··· Dataset ···

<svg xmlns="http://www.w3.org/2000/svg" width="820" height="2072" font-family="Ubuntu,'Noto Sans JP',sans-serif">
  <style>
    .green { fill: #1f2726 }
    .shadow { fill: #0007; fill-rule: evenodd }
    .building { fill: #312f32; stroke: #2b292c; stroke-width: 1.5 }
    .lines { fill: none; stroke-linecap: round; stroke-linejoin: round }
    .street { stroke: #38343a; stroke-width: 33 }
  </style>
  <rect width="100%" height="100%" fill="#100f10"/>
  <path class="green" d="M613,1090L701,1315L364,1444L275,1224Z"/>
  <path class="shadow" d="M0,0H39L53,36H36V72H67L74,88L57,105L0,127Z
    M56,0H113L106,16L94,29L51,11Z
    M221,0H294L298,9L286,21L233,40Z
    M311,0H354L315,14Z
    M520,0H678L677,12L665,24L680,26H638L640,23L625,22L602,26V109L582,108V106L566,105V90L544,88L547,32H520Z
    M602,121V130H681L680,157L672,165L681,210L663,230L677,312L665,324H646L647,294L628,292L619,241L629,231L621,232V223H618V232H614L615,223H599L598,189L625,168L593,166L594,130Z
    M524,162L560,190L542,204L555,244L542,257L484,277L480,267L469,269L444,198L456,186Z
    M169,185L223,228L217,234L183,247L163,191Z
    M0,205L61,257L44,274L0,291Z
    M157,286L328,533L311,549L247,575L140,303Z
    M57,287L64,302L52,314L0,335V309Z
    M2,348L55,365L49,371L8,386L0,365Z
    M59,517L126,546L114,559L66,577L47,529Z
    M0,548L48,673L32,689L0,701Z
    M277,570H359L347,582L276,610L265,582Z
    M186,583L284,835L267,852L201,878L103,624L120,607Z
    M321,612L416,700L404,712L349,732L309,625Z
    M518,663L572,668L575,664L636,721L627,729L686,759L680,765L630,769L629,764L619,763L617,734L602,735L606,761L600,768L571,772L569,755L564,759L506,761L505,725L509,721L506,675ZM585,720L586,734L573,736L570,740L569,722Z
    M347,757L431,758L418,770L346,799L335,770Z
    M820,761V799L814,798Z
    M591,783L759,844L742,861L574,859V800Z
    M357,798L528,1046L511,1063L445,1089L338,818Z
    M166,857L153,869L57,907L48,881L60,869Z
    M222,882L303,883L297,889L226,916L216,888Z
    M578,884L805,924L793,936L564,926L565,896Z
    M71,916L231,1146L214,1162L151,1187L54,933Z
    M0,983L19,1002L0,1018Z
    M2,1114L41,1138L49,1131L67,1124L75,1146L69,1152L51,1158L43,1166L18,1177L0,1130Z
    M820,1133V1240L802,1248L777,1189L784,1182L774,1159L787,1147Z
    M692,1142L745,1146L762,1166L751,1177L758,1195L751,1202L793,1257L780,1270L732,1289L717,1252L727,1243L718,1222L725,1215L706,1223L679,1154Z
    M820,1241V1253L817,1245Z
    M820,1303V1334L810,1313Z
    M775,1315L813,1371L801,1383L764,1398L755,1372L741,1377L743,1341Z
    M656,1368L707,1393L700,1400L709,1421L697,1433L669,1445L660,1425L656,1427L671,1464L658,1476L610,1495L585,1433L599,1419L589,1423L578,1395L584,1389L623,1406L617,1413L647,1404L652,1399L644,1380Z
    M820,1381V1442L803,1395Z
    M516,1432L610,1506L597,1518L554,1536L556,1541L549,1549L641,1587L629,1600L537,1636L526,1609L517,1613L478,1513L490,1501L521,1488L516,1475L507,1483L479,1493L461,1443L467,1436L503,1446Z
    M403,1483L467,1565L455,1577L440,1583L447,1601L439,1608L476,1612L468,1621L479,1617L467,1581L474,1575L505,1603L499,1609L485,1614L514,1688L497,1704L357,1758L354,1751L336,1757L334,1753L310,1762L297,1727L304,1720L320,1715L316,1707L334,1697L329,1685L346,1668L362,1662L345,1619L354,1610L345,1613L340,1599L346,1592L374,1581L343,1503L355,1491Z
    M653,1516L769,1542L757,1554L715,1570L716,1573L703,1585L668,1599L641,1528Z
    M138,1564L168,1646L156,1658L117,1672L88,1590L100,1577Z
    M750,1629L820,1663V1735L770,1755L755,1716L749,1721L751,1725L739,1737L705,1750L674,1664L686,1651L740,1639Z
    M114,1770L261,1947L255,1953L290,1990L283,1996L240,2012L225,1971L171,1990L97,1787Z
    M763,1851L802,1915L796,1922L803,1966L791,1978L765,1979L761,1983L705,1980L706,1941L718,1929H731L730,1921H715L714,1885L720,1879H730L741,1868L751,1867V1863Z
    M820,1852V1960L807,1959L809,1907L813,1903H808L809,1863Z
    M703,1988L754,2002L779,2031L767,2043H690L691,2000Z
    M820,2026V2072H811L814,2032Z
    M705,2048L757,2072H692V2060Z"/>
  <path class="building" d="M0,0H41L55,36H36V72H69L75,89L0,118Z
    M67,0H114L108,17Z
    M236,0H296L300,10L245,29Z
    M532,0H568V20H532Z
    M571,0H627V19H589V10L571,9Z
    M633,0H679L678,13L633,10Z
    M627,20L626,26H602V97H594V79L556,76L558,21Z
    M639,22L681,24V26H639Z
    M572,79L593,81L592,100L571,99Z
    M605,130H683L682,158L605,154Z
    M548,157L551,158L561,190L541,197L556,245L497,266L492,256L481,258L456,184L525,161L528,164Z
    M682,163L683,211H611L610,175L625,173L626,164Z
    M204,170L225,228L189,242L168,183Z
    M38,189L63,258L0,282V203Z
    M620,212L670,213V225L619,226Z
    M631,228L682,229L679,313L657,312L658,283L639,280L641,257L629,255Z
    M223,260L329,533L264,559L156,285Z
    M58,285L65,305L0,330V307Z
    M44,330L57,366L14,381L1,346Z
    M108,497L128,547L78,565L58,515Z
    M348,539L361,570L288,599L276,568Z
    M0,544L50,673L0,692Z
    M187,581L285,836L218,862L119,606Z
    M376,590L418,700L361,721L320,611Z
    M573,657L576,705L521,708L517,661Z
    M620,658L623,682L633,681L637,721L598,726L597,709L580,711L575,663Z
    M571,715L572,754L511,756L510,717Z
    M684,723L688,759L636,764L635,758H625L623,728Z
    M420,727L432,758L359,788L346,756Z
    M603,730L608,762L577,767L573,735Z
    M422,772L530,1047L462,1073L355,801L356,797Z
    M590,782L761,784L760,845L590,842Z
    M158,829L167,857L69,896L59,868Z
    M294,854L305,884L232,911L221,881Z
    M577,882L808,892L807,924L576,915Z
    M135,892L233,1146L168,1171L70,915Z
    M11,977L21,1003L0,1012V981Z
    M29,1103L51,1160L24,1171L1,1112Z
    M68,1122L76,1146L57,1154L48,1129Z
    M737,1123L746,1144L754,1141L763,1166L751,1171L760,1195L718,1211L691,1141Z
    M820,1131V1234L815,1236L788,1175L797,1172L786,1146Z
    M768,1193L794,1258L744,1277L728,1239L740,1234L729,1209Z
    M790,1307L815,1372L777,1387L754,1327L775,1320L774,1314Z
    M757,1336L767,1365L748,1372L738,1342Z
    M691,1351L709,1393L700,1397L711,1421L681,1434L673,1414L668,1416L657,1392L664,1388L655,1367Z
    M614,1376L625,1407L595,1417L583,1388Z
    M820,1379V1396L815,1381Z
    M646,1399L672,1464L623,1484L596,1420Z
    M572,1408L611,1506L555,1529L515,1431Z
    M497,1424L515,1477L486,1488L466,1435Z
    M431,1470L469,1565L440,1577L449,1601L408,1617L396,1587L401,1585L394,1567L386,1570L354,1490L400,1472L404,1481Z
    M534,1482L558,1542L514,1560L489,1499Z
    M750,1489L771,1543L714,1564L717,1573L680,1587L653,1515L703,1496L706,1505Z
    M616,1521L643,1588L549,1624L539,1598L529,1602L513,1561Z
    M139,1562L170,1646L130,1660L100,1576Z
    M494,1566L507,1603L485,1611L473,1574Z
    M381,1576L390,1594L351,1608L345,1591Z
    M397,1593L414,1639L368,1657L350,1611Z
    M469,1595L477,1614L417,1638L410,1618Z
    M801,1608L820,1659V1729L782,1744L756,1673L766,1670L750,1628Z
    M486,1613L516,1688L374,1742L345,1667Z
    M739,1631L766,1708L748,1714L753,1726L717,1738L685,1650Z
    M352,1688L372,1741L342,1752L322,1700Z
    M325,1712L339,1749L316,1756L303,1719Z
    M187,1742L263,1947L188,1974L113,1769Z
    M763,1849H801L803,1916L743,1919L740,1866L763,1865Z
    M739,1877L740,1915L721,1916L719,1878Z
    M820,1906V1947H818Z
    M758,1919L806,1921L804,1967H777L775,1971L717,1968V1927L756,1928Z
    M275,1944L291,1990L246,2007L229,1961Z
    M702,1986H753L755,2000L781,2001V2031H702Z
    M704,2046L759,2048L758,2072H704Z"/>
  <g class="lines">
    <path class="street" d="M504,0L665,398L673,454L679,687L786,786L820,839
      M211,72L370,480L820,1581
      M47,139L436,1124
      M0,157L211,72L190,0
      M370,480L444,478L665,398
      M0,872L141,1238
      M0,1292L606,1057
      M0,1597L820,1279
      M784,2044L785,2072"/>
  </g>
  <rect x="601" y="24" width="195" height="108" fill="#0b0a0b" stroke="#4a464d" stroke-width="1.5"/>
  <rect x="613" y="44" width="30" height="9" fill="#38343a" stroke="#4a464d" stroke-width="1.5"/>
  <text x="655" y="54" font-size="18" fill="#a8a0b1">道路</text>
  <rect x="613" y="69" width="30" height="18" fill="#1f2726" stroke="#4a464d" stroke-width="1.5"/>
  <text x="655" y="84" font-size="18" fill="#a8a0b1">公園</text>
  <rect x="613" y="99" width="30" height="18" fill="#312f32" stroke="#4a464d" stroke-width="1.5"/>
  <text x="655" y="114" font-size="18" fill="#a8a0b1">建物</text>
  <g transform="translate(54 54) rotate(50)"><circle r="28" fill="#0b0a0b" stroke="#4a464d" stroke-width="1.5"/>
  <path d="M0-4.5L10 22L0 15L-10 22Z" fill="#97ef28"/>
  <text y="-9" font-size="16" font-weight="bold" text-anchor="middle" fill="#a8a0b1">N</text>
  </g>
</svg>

···

* _What is expected_: In the records above, find every line with the word "lines" and copy it.

* _Response for this exercise_:
    .lines { fill: none; stroke-linecap: round; stroke-linejoin: round }
  <g class="lines">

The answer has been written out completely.